**Provided records**
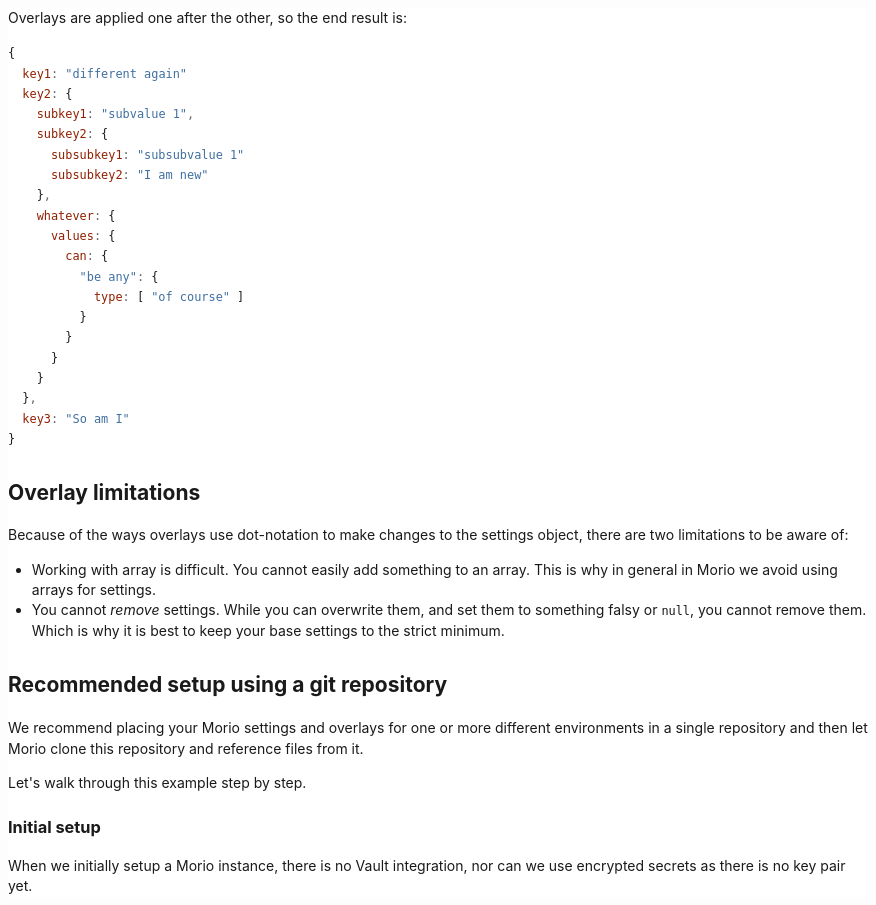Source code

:Overlays are applied one after the other, so the end result is:

```js title="The resulting Javascript object"
{
  key1: "different again"
  key2: {
    subkey1: "subvalue 1",
    subkey2: {
      subsubkey1: "subsubvalue 1"
      subsubkey2: "I am new"
    },
    whatever: {
      values: {
        can: {
          "be any": {
            type: [ "of course" ]
          }
        }
      }
    }
  },
  key3: "So am I"
}
```

  </TabItem>
</Tabs>

## Overlay limitations

Because of the ways overlays use dot-notation to make changes to the settings object, there are two limitations to be aware of:

- Working with array is difficult. You cannot easily add something to an array.
  This is why in general in Morio we avoid using arrays for settings.
- You cannot _remove_ settings. While you can overwrite them, and set them to
  something falsy or `null`, you cannot remove them. Which is why it is best to
  keep your base settings to the strict minimum.

## Recommended setup using a git repository

We recommend placing your Morio settings and overlays for one or more different
environments in a single repository and then let Morio clone this repository
and reference files from it.

Let's walk through this example step by step.

### Initial setup

When we initially setup a Morio instance, there is no Vault integration, nor
can we use encrypted secrets as there is no key pair yet.

<Tabs>
  <TabItem value="a" label="Without authentication" default>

**Requirement**
Send back the listing exactly as it stands. Do not include the pictures.

**Task output**
Source code

:Overlays are applied one after the other, so the end result is:

```js title="The resulting Javascript object"
{
  key1: "different again"
  key2: {
    subkey1: "subvalue 1",
    subkey2: {
      subsubkey1: "subsubvalue 1"
      subsubkey2: "I am new"
    },
    whatever: {
      values: {
        can: {
          "be any": {
            type: [ "of course" ]
          }
        }
      }
    }
  },
  key3: "So am I"
}
```

  </TabItem>
</Tabs>

## Overlay limitations

Because of the ways overlays use dot-notation to make changes to the settings object, there are two limitations to be aware of:

- Working with array is difficult. You cannot easily add something to an array.
  This is why in general in Morio we avoid using arrays for settings.
- You cannot _remove_ settings. While you can overwrite them, and set them to
  something falsy or `null`, you cannot remove them. Which is why it is best to
  keep your base settings to the strict minimum.

## Recommended setup using a git repository

We recommend placing your Morio settings and overlays for one or more different
environments in a single repository and then let Morio clone this repository
and reference files from it.

Let's walk through this example step by step.

### Initial setup

When we initially setup a Morio instance, there is no Vault integration, nor
can we use encrypted secrets as there is no key pair yet.

<Tabs>
  <TabItem value="a" label="Without authentication" default>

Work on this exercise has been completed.